Однако это гипнотизирующее воздействие спадает,
как только выясняется, что на самом деле за
формой не скрыто никакого выдающегося содержания. Быть выдающимся лектором не значит быть
выдающимся мыслителем или писателем.
Все же можно выделить две формы самого возвышенного внешнюю и внутреннюю. Внешняя
воплощается в грандиозности, монументальности. Так, фараонские пирамиды стремились своей
огромностью показать, что фараон относится к сфере возвышенного над сферой, к которой принадлежат
его подданые. Но это более примитивное возвышенное. Внутренее возвышеннное – это утонченное
возвышенное, достигнутое за счет резервов, скрытых внутри всего, что существует.
Всякая тварь
может возвыситься – нужно только
захотеть в полном значении этого слова ей самой. Эта мысль,
пожалуй, выражает подлинный смысл существования. С древности известна фраза, которая говорит о
том, что не нужно никакой внешней возвышенности, достаточно внутренней: "довольствоваться малым
– божественно". Прекрасные слова, в полной мере выражающая сущность возвышенного. Вспомним,
что для эгоистичности каждого из нас именно довольствоваться малым самое трудное. Значит, если
бы фараон обладал внутренней возвышенностью, то у него не возникло бы желания строить себе
пирамиду, уходящую в небо. И
напротив, построенная пирамида должна была заменить внутреннее
отсутствие возвышенного. Это форма без содержания.
Возвышенное связано с
катарсисом.
В эстетике самым известным толкователем категории катарсиса считается Аристотель. Однако
Аристотель крайне скудно описывает катарсис. В известном месте из шестой главы "Поэтики" лишь в
нескольких словах говорится: "трагедия при помощи сострадания и страха достигает очищения…"

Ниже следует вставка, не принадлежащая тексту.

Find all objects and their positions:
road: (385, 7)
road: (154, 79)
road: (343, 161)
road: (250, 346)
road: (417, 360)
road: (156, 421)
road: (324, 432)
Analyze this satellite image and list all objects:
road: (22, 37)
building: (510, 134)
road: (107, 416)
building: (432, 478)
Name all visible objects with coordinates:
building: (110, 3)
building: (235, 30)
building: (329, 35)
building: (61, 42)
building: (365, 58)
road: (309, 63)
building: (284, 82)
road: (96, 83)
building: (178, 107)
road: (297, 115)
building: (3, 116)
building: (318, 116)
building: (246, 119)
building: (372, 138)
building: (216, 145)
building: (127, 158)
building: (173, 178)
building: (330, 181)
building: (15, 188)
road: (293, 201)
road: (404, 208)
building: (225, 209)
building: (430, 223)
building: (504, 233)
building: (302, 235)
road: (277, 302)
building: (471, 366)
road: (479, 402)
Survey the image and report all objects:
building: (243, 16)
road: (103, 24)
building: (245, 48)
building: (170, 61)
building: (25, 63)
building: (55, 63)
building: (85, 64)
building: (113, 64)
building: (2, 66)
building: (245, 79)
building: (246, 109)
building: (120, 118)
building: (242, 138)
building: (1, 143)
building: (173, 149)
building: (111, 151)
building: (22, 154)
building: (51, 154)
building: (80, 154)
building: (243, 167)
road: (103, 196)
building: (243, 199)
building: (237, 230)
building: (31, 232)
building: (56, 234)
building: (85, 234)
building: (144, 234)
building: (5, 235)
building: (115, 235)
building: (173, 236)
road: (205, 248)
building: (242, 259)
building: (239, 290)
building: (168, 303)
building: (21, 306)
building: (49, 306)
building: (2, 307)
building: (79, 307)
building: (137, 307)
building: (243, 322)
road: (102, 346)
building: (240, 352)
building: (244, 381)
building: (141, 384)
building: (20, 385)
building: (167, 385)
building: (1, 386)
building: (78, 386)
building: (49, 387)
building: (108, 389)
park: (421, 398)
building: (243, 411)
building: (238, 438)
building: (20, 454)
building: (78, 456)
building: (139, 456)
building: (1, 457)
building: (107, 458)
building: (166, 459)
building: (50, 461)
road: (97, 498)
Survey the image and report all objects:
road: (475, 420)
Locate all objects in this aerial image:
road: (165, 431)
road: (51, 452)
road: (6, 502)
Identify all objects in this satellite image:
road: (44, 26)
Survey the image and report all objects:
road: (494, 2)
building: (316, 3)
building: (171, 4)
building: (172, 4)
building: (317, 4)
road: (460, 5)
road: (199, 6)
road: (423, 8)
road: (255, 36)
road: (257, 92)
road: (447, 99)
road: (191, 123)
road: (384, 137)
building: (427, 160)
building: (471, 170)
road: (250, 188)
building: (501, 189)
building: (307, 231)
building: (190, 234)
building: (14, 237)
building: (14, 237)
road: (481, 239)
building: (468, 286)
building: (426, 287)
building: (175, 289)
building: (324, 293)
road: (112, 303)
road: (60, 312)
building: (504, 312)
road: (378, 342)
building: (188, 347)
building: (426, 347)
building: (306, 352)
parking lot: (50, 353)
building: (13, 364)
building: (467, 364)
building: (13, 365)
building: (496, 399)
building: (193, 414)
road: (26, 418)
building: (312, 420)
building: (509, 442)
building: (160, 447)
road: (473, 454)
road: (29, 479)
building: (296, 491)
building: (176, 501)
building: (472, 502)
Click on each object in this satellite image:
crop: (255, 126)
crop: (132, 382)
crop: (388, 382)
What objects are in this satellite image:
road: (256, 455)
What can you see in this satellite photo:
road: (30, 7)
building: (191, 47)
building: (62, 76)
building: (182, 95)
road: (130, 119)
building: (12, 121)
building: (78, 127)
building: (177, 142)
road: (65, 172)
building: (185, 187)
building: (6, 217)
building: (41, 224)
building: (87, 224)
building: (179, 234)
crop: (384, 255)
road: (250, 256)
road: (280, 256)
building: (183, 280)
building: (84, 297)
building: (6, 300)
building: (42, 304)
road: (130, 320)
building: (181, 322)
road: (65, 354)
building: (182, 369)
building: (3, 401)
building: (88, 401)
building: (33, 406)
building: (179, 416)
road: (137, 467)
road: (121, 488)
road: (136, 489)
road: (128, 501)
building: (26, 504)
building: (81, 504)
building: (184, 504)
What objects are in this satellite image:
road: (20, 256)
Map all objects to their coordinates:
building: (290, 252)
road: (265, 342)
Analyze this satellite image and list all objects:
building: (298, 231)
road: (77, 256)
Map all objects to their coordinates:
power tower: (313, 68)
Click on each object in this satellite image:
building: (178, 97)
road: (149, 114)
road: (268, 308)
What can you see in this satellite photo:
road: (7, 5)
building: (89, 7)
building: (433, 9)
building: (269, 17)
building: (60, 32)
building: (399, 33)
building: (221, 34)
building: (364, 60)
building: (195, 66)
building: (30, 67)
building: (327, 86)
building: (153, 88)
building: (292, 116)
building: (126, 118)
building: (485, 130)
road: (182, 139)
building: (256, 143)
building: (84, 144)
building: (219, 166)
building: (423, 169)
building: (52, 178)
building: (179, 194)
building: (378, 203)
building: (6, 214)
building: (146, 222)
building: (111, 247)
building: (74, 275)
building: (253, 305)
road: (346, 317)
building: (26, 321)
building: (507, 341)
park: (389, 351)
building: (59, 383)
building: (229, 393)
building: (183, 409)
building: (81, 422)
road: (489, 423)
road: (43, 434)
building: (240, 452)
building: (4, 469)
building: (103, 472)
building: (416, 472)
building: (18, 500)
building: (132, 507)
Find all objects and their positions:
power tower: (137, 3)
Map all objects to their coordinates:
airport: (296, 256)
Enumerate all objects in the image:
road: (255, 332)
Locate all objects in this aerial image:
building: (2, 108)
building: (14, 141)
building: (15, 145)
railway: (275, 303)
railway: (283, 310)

Известный исследователь античный эстетики А.Ф.Лосев предлагает оригинальное ноологическое
толкование сущности катарсиса (от греч. нус – ум). Ум, на самом деле, является своеобразным
средоточием аристотелевской философии. По Аристотелю, все душевные силы, постепенно
освобождаясь от потока становления, в котором они они только и возможны, превращаются в
единый
Ум. Нус, однако, не есть некая интеллектуальная сторона души или, если угодно, психики. Нус выше
самой души и представляет собой высшую собранность всего растекающегося множества психической
жизни в самодовлеющее пребываение в одном. О сосредоточенности в уме нельзя сказать, что в нем
преобладает чувство или же интеллект. Сосредоточенность в уме выше самой души со всеми
присущими ей отдельными силами. Поэтому катарсис как сосредоточение в уме, по Аристотелю, вне
характериситики с точки зрения отдельных психических актов. Например, катарсис находится вне
сострадания или страха, то есть с чувствами, с которыми его традиционно связывают в эстетике.
По Аристотелю, пережить катарсис можно исключительно
путем вживания в изображаемое, то
есть зрителю представляется, что изображаемое происходит именно с ним. Лосев обращает внимание
на важное отличие очищения и умозаключения.